To do:
Write every entry out again exactly, please, and skip the pictures.

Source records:
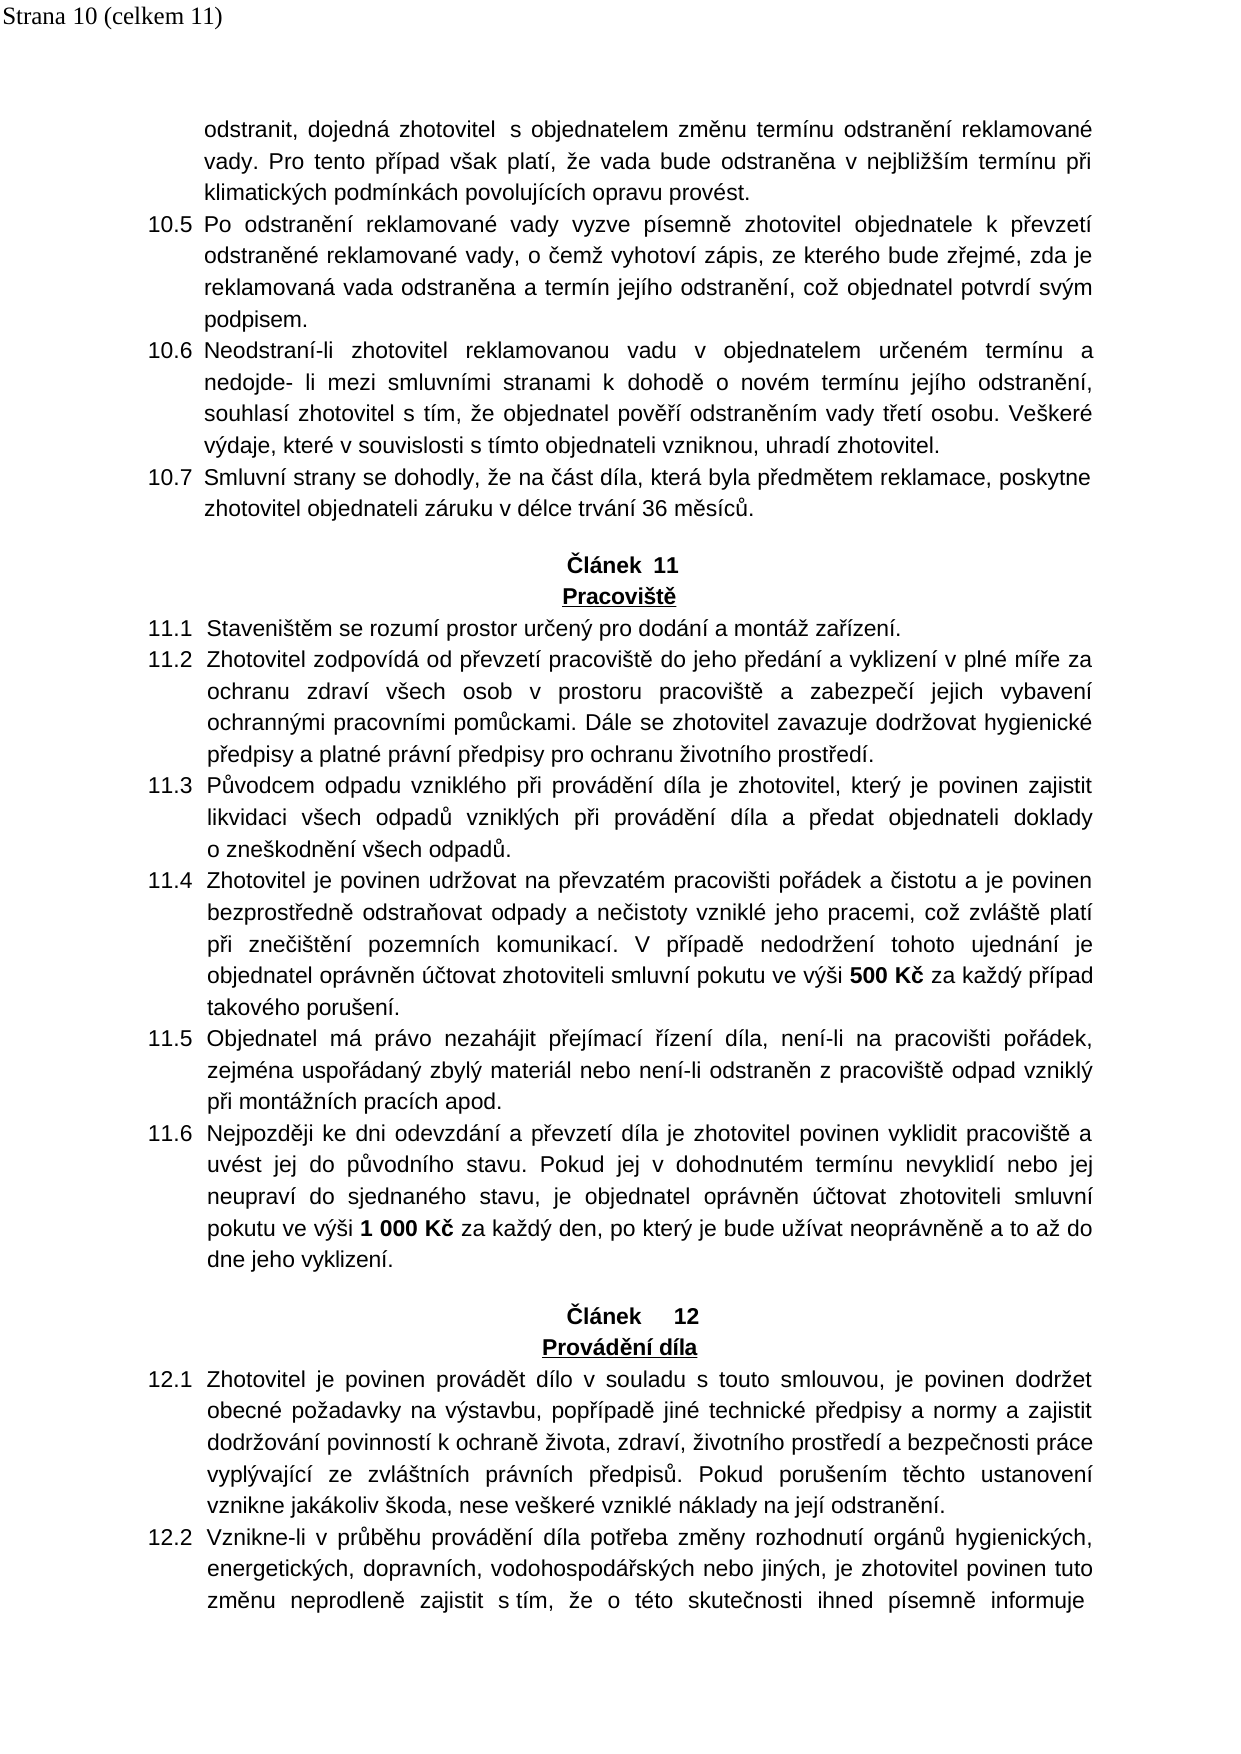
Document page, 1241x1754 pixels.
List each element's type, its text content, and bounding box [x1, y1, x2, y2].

list Neodstraní-li zhotovitel reklamovanou vadu v objednatelem určeném termínu a nedojde- li mezi smluvními stranami k dohodě o novém termínu jejího odstranění, souhlasí zhotovitel s tím, že objednatel pověří odstraněním vady třetí osobu. Veškeré výdaje, které v souvislosti s tímto objednateli vzniknou, uhradí zhotovitel. [148, 337, 1093, 458]
list Původcem odpadu vzniklého při provádění díla je zhotovitel, který je povinen zajistit likvidaci všech odpadů vzniklých při provádění díla a předat objednateli doklady o zneškodnění všech odpadů. [148, 772, 1093, 862]
list Zhotovitel je povinen udržovat na převzatém pracovišti pořádek a čistotu a je povinen bezprostředně odstraňovat odpady a nečistoty vzniklé jeho pracemi, což zvláště platí při znečištění pozemních komunikací. V případě nedodržení tohoto ujednání je objednatel oprávněn účtovat zhotoviteli smluvní pokutu ve výši 500 Kč za každý případ takového porušení. [148, 867, 1093, 1020]
list Nejpozději ke dni odevzdání a převzetí díla je zhotovitel povinen vyklidit pracoviště a uvést jej do původního stavu. Pokud jej v dohodnutém termínu nevyklidí nebo jej neupraví do sjednaného stavu, je objednatel oprávněn účtovat zhotoviteli smluvní pokutu ve výši 1 000 Kč za každý den, po který je bude užívat neoprávněně a to až do dne jeho vyklizení. [148, 1120, 1093, 1272]
text odstranit, dojedná zhotovitel s objednatelem změnu termínu odstranění reklamované vady. Pro tento případ však platí, že vada bude odstraněna v nejbližším termínu při klimatických podmínkách povolujících opravu provést. [204, 116, 1093, 206]
list Vznikne-li v průběhu provádění díla potřeba změny rozhodnutí orgánů hygienických, energetických, dopravních, vodohospodářských nebo jiných, je zhotovitel povinen tuto změnu neprodleně zajistit s tím, že o této skutečnosti ihned písemně informuje [148, 1524, 1093, 1613]
list Objednatel má právo nezahájit přejímací řízení díla, není-li na pracovišti pořádek, zejména uspořádaný zbylý materiál nebo není-li odstraněn z pracoviště odpad vzniklý při montážních pracích apod. [148, 1025, 1093, 1115]
list Zhotovitel je povinen provádět dílo v souladu s touto smlouvou, je povinen dodržet obecné požadavky na výstavbu, popřípadě jiné technické předpisy a normy a zajistit dodržování povinností k ochraně života, zdraví, životního prostředí a bezpečnosti práce vyplývající ze zvláštních právních předpisů. Pokud porušením těchto ustanovení vznikne jakákoliv škoda, nese veškeré vzniklé náklady na její odstranění. [148, 1366, 1093, 1518]
list Smluvní strany se dohodly, že na část díla, která byla předmětem reklamace, poskytne zhotovitel objednateli záruku v délce trvání 36 měsíců. [148, 463, 1092, 521]
list Po odstranění reklamované vady vyzve písemně zhotovitel objednatele k převzetí odstraněné reklamované vady, o čemž vyhotoví zápis, ze kterého bude zřejmé, zda je reklamovaná vada odstraněna a termín jejího odstranění, což objednatel potvrdí svým podpisem. [148, 211, 1093, 332]
subtitle Článek 11 Pracoviště [562, 552, 679, 609]
subtitle Článek 12 Provádění díla [542, 1303, 699, 1361]
list Staveništěm se rozumí prostor určený pro dodání a montáž zařízení. [148, 615, 1223, 641]
list Zhotovitel zodpovídá od převzetí pracoviště do jeho předání a vyklizení v plné míře za ochranu zdraví všech osob v prostoru pracoviště a zabezpečí jejich vybavení ochrannými pracovními pomůckami. Dále se zhotovitel zavazuje dodržovat hygienické předpisy a platné právní předpisy pro ochranu životního prostředí. [148, 646, 1093, 767]
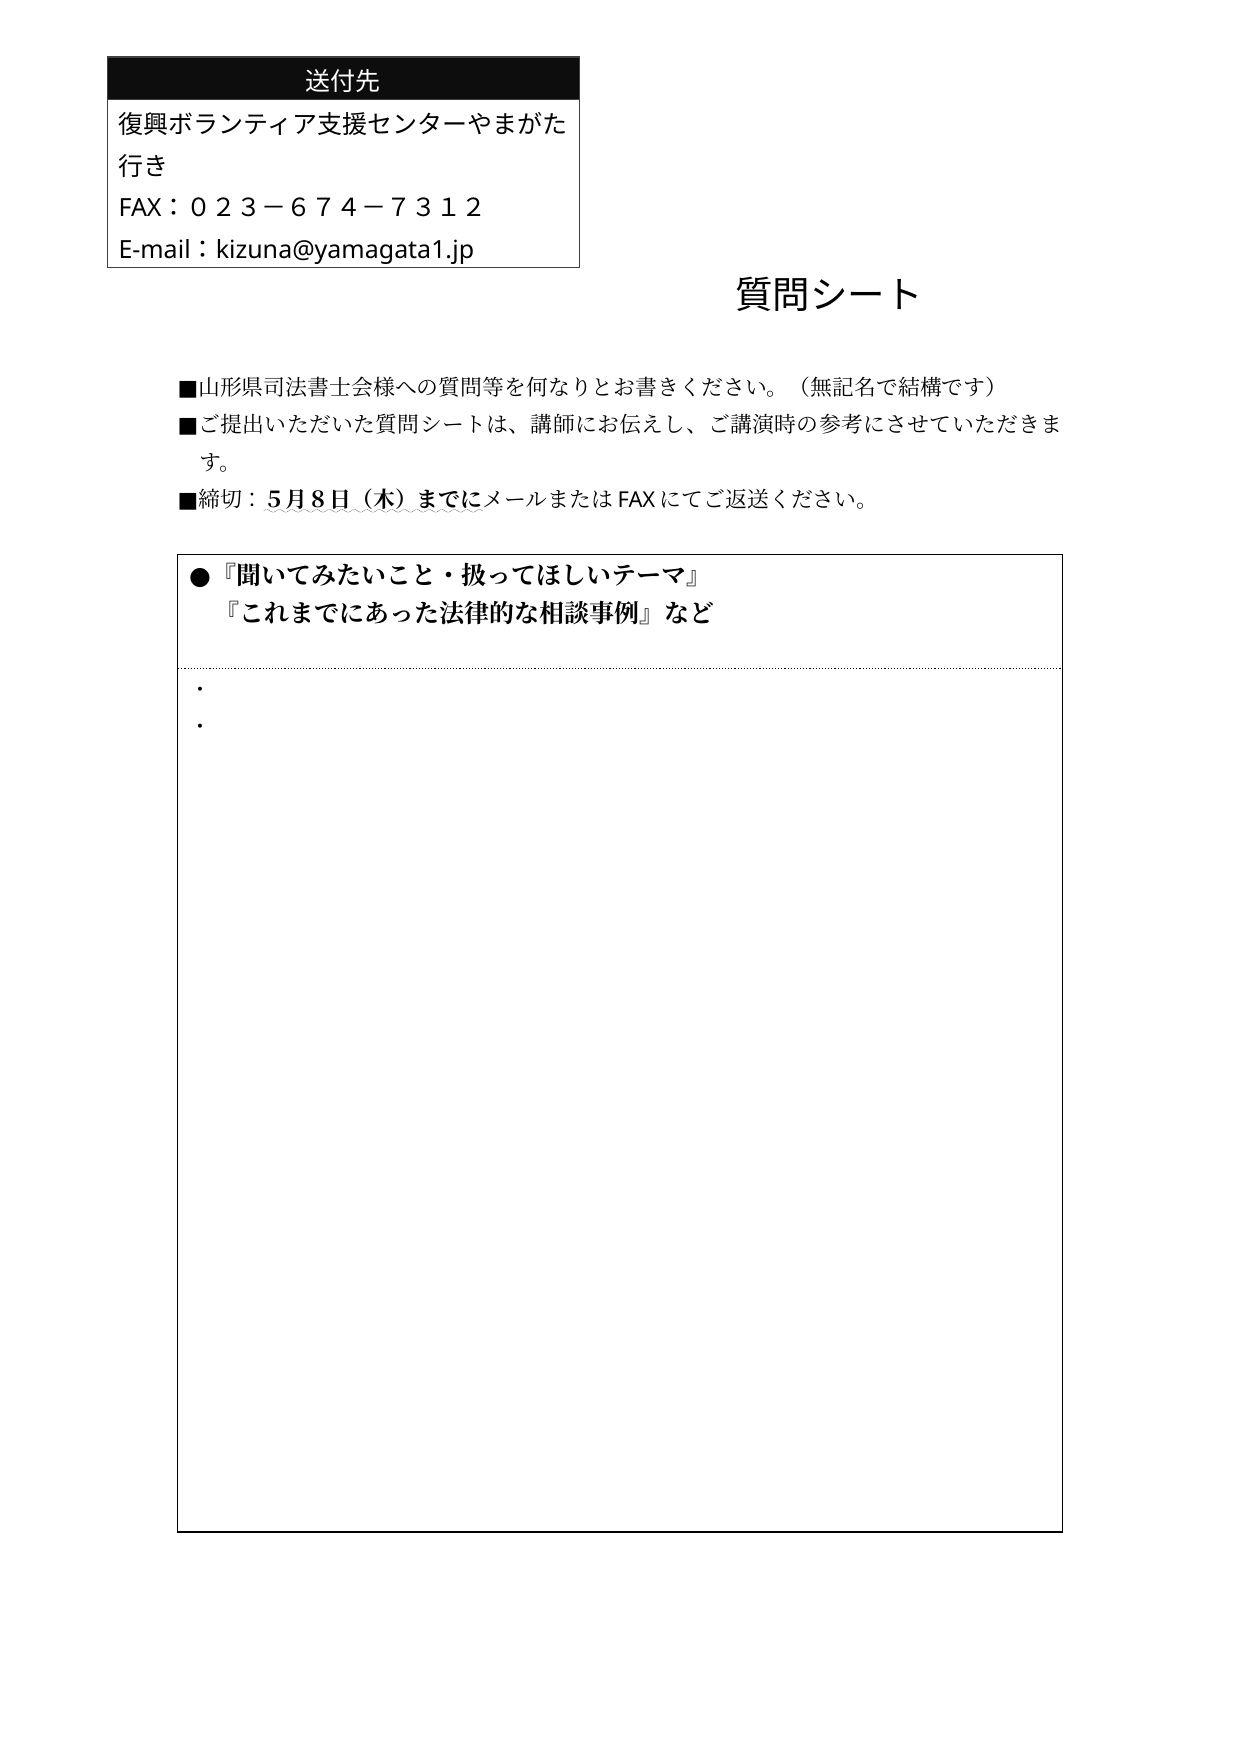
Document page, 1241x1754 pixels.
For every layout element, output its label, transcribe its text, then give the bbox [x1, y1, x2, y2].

Output below:
Document page, 1241x1754 pixels.
List each element's type, its text content, and bounding box [x1, y1, x2, y2].

list Neodstraní-li zhotovitel reklamovanou vadu v objednatelem určeném termínu a nedojde- li mezi smluvními stranami k dohodě o novém termínu jejího odstranění, souhlasí zhotovitel s tím, že objednatel pověří odstraněním vady třetí osobu. Veškeré výdaje, které v souvislosti s tímto objednateli vzniknou, uhradí zhotovitel. [148, 337, 1093, 458]
list Původcem odpadu vzniklého při provádění díla je zhotovitel, který je povinen zajistit likvidaci všech odpadů vzniklých při provádění díla a předat objednateli doklady o zneškodnění všech odpadů. [148, 772, 1093, 862]
list Zhotovitel je povinen udržovat na převzatém pracovišti pořádek a čistotu a je povinen bezprostředně odstraňovat odpady a nečistoty vzniklé jeho pracemi, což zvláště platí při znečištění pozemních komunikací. V případě nedodržení tohoto ujednání je objednatel oprávněn účtovat zhotoviteli smluvní pokutu ve výši 500 Kč za každý případ takového porušení. [148, 867, 1093, 1020]
list Nejpozději ke dni odevzdání a převzetí díla je zhotovitel povinen vyklidit pracoviště a uvést jej do původního stavu. Pokud jej v dohodnutém termínu nevyklidí nebo jej neupraví do sjednaného stavu, je objednatel oprávněn účtovat zhotoviteli smluvní pokutu ve výši 1 000 Kč za každý den, po který je bude užívat neoprávněně a to až do dne jeho vyklizení. [148, 1120, 1093, 1272]
text odstranit, dojedná zhotovitel s objednatelem změnu termínu odstranění reklamované vady. Pro tento případ však platí, že vada bude odstraněna v nejbližším termínu při klimatických podmínkách povolujících opravu provést. [204, 116, 1093, 206]
list Vznikne-li v průběhu provádění díla potřeba změny rozhodnutí orgánů hygienických, energetických, dopravních, vodohospodářských nebo jiných, je zhotovitel povinen tuto změnu neprodleně zajistit s tím, že o této skutečnosti ihned písemně informuje [148, 1524, 1093, 1613]
list Objednatel má právo nezahájit přejímací řízení díla, není-li na pracovišti pořádek, zejména uspořádaný zbylý materiál nebo není-li odstraněn z pracoviště odpad vzniklý při montážních pracích apod. [148, 1025, 1093, 1115]
list Zhotovitel je povinen provádět dílo v souladu s touto smlouvou, je povinen dodržet obecné požadavky na výstavbu, popřípadě jiné technické předpisy a normy a zajistit dodržování povinností k ochraně života, zdraví, životního prostředí a bezpečnosti práce vyplývající ze zvláštních právních předpisů. Pokud porušením těchto ustanovení vznikne jakákoliv škoda, nese veškeré vzniklé náklady na její odstranění. [148, 1366, 1093, 1518]
list Smluvní strany se dohodly, že na část díla, která byla předmětem reklamace, poskytne zhotovitel objednateli záruku v délce trvání 36 měsíců. [148, 463, 1092, 521]
list Po odstranění reklamované vady vyzve písemně zhotovitel objednatele k převzetí odstraněné reklamované vady, o čemž vyhotoví zápis, ze kterého bude zřejmé, zda je reklamovaná vada odstraněna a termín jejího odstranění, což objednatel potvrdí svým podpisem. [148, 211, 1093, 332]
subtitle Článek 11 Pracoviště [562, 552, 679, 609]
subtitle Článek 12 Provádění díla [542, 1303, 699, 1361]
list Staveništěm se rozumí prostor určený pro dodání a montáž zařízení. [148, 615, 1223, 641]
list Zhotovitel zodpovídá od převzetí pracoviště do jeho předání a vyklizení v plné míře za ochranu zdraví všech osob v prostoru pracoviště a zabezpečí jejich vybavení ochrannými pracovními pomůckami. Dále se zhotovitel zavazuje dodržovat hygienické předpisy a platné právní předpisy pro ochranu životního prostředí. [148, 646, 1093, 767]
Document page, 1241x1754 pixels.
For every layout element, output its label, transcribe its text, then give the bbox [x1, y1, x2, y2].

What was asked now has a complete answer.